(Source: Risk and the Insurance Business)
We have received the following Call for Papers:
CALL FOR PAPERS: Risk and the Insurance Business in History
An International Conference, Seville 2019
The International Conference on Risk and the Insurance Business in History will be held in June 11th to 14th 2019 on the historic city of Seville.
The Scientific Committee has accepted a set of 23 parallel sessions to shape the program of the conference (please see the complete list in the attached files).
Now we are opening the call for participation in these sessions. Please feel free to consider the most suitable session for your paper. Proposals should include names and affiliations of the author/s; title and abstract. Please note that session organisers have the final decision to accept paper proposals for their sessions. Session organisers are requested to forward to the conference organisers any proposals for papers that they cannot include in their session, so that the conference organisers, with the assistance of the Scientific Committee, have an opportunity of placing the papers elsewhere in the conference if that proves possible. The definite list of accepted papers will be announced in September 30th 2018.

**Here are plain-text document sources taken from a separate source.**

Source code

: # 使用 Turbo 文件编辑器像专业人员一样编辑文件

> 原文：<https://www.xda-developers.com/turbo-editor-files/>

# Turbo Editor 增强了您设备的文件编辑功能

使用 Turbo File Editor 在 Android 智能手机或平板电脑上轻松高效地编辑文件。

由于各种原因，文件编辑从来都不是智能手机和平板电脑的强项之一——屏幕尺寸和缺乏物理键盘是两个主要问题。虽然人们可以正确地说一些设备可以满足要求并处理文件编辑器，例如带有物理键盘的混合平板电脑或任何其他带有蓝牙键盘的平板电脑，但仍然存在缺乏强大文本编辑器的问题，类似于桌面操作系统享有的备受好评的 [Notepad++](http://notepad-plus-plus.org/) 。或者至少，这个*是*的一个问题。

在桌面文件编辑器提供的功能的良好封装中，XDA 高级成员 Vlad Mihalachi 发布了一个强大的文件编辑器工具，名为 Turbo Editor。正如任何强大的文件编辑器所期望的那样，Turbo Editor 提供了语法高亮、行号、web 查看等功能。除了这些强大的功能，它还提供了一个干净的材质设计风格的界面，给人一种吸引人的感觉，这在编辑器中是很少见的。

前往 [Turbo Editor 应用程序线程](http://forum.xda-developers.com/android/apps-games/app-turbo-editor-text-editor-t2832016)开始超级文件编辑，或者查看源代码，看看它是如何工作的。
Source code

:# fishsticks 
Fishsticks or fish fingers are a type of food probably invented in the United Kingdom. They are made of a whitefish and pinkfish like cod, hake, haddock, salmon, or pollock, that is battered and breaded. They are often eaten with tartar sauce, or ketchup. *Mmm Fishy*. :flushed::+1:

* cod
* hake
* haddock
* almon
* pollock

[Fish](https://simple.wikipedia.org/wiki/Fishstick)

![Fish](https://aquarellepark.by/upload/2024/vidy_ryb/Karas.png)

Proposals of sessions should be directed to the organiser/s of the session, with copy to the conference mail email@example.com
The deadline to send paper proposals is June 30th 2018.
Modern scholars of insurance law refer to insurance as a legal product. In a contract of sale, for example, the parties exchange goods against money. By contrast, in an insurance transaction the parties exchange money against money: the insurer receives the premiums from the policy holder and in turn promises to pay the insured sum when a certain risk eventuates. The right of the insured to the insured sum is determined in the contract, a legal document, and the boundaries of what the parties can agree upon are set by the law. Against this background, it comes as a surprise that research in the history of insurance has been dominated by economic historians and that within the domain of legal history the history of insurance law has hitherto played only a marginal role. And were research into the history of insurance law exists it is (as traditional research in legal history tends to be) confined to the boundaries of a given jurisdiction. As a consequence, different national narratives have developed. The development of such national narratives is highly problematic. Only recently, legal historians have rediscovered the field of the history of insurance law as a field of study. However, research into the history of insurance law faces a number of challenges. (1) It is an interdisciplinary field of study. Without a firm knowledge of the history of the socio-economic background and without a thorough understanding of insurance markets an analysis of legal questions is impossible. (2) Nevertheless, legal historians have to define their research object independently of other disciplines. Lawyers of all times tend to transpose known solutions to new problems. For the understanding where legal rules in insurance law originated from, legal historians, thus, have to look beyond the sphere of insurance. (3) Finally, insurance practice often has not left any traces in the legal discourse, in legislation or in the case law. And where it has legal historians do not always appreciate that insurance practice may have followed different paths.
The session will have four presentations of 20 minutes each, followed by a discussion. The Organiser invites submissions which challenge, and go beyond, the traditional narratives of insurance legal history without restricting them to any specific field or time frame. Submissions related to, for example, marine insurance, fire insurance, life insurance, guild welfare or state run insurance schemes, to name just some, and covering any legal question will be considered.